A garden full of goodness

home remedies

A garden full of goodness

Rains, fluctuating temperature and mosquitoes are bringing in a host of ailments. While modern medicines are available, nature too has provided enough and plenty cures, says Rashmi Shrinivas

Incessant rains accompanied by fluctuating temperature together with mosquitoes in alarmingly large numbers are really a cause of concern this season since they are bringing in a number of ailments ranging from the common ENT and gastrointestinal problems to the more serious malaria, chikungunya and dengue. Though modern medicines are available, even for dreaded diseases these days, nature has also provided a host of medicinal herbs that can be used to cure a number of simple ailments, but city dwellers and a lot of people even in villages are hardly aware of this.

Nelanelli, known as Bhoomyamalaki in Sanskrit (both meaning ground bound gooseberry), is one such common herb that virtually grows on all vacant lands as well as in gutters, on roadsides and footpath, and yet goes unnoticed! This modest herb is very useful in treating jaundice. It is easily identified by its small compound leaves with tiny flowers resembling gooseberries on the lower portion of each of its tiny leaflets. In fact, it is a close cousin of the gooseberry. Botanically known as Phyllanthus niruri, it belongs to the family Euphorbiaceae (castor family). You can collect these plants whenever you find them and grow them in pots.

Tumbe or Dronapushpi in Sanskrit is another such small medicinal herb that grows on all vacant sites. Put a few drops of its juice in water, boil it and inhale the steam to get relief from nasal congestion. It can easily be identified by its small white flowers appearing in whorls. Each flower has a larger lower lobe.

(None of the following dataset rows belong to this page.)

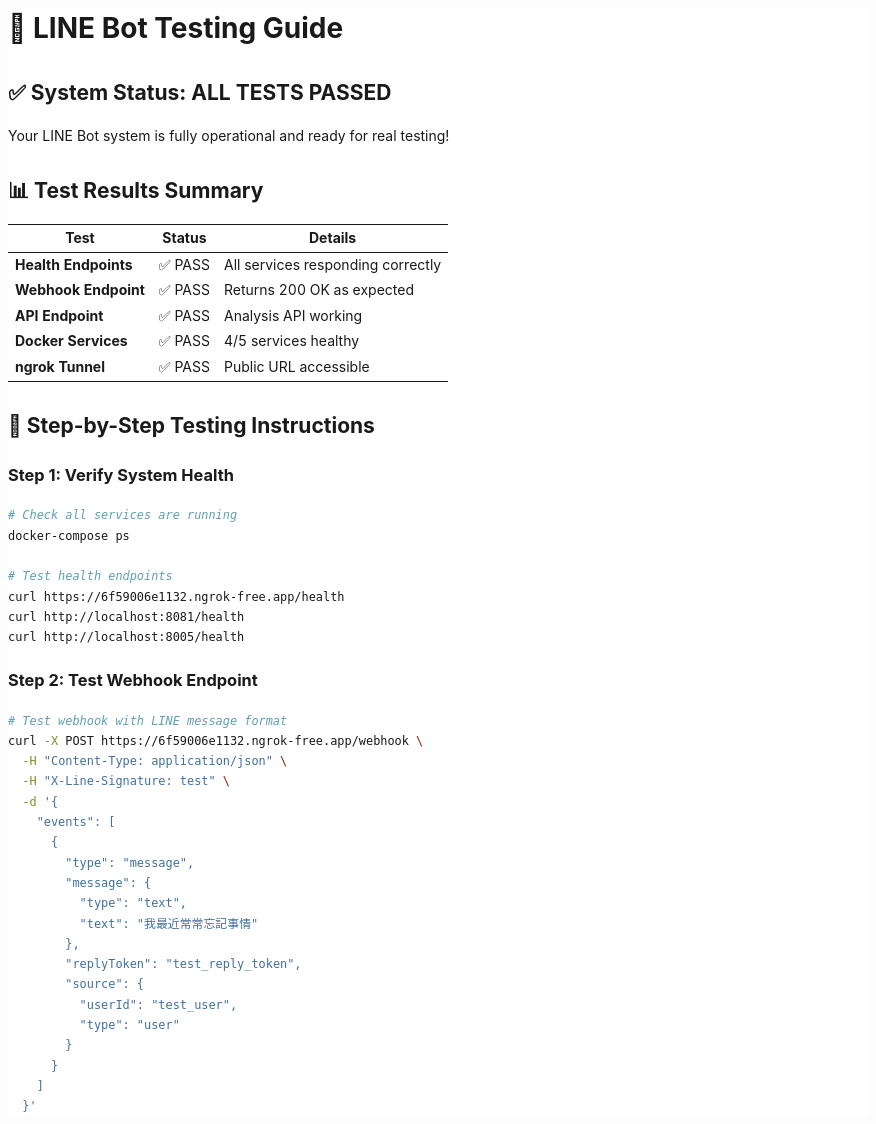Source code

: # 🧪 LINE Bot Testing Guide

## ✅ **System Status: ALL TESTS PASSED**

Your LINE Bot system is fully operational and ready for real testing!

## 📊 **Test Results Summary**

| Test | Status | Details |
|------|--------|---------|
| **Health Endpoints** | ✅ PASS | All services responding correctly |
| **Webhook Endpoint** | ✅ PASS | Returns 200 OK as expected |
| **API Endpoint** | ✅ PASS | Analysis API working |
| **Docker Services** | ✅ PASS | 4/5 services healthy |
| **ngrok Tunnel** | ✅ PASS | Public URL accessible |

## 🚀 **Step-by-Step Testing Instructions**

### **Step 1: Verify System Health**

```bash
# Check all services are running
docker-compose ps

# Test health endpoints
curl https://6f59006e1132.ngrok-free.app/health
curl http://localhost:8081/health
curl http://localhost:8005/health
```

### **Step 2: Test Webhook Endpoint**

```bash
# Test webhook with LINE message format
curl -X POST https://6f59006e1132.ngrok-free.app/webhook \
  -H "Content-Type: application/json" \
  -H "X-Line-Signature: test" \
  -d '{
    "events": [
      {
        "type": "message",
        "message": {
          "type": "text",
          "text": "我最近常常忘記事情"
        },
        "replyToken": "test_reply_token",
        "source": {
          "userId": "test_user",
          "type": "user"
        }
      }
    ]
  }'
```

It has a hard quadrangular stem that is characteristic of the family Labiateae (Tulsi family) to which it belongs. Its botanical name is Leucas aspera (meaning white flowered and rough stemmed plant). This plant too is easy to grow — just spot and pot!

Another herb rich in medicinal properties is the Uttarani, called Aparmarga in Sanskrit. It is found on any moist vacant land. It can be identified by its small bluish flowers arranged on a firm stalk. Even when not flowering, the plant can easily be identified by its small round dentate leaves. Apart from being used in traditional medicine, it has religious importance as well. It forms one of the 21 leaves used in the Ganesha patrapooja at the time of Ganesh Chaturthi festival. It is found on the outskirts of the city and, if you are lucky, at times even on the road median. Botanically known as Echiranthus aspera, Uttarani belongs to the family Amaranthaceae (Dantina soppu family). This also can easily be translocated to pots.

Negilu mullu, called Gokshura in Sanskrit, is yet another useful herb that is found aplenty on vacant lands. This small plant radiates from the centre and spreads on the ground. Negilu means plough in Kannada. Its hard fruit, which is the size of a groundnut, bears two to three sharp thorns and hence the name. It bears attractive small yellow flowers and its fruits are used in treating urinary ailments. Botanically known as Tribulus terestris, it belongs to the family Zygophyllaceae.  This next one needs no introduction. A well-known weed with attractive pink inflorescence, the “Touch-me-not” is a source of amusement to kids and adults alike. Children are fascinated by its leaves folding the moment they are touched. It is only later in school that children learn about the seismonastic movement in plants that causes this action.

Because of this unique quality, it is known as Nachikemullu (shy thorn) and Muttidare Muni (turns into a sage when touched like a sage) in Kannada. Even in Sanskrit, it is known as Lajavanti while in Konkani it is known as Bhattini jhad (priestess plant). This prickly herb is found on all vacant sites. Its pale pink flower head eventually converts into a cluster of small and hard prickly legumes that contain seeds. Actually this common herb is used as an antidote to cobra venom. Botanically known as Mim­osa pudica, it belongs to the subfamily Mimosae of the family Leguminaceae (now known as Fabaceae). Even in Latin, it is named after its seismonastic movement. Pudica means “shrinking” in Latin. This can easily be grown in pots. Being a leguminous plant, it has the capacity of fixing nitrogen in the soil through its root nodu­les.

Another plant that is a boon to a house with small children is Nelabevu or Kiraytkaddi, known as Kiratatikta in Sanskrit. This small herb with simple dark green leaves bears tiny white flowers. The leaves are extremely bitter just like neem leaves and used in traditional medicine to treat cold and fever. It can be identified by its thin but strong stem with longitudinal furrows on it. Botanically known as Andrographis paniculata, it belongs to the family Acanthacea (Kanakambara family). It grows like a weed in coastal areas.

All these herbs are low maintenance and can easily be procured from their natural habitat; they are generally not sold. And since no money is spent on them, you are creating a “zero investment herbal garden”. However, it is important to note that in case your family member is severely ill, it is advisable to use these plants only after consulting a doctor. Otherwise, these plants are a good and natural way of prot­e­cting your family’s health — a perfect home remedy.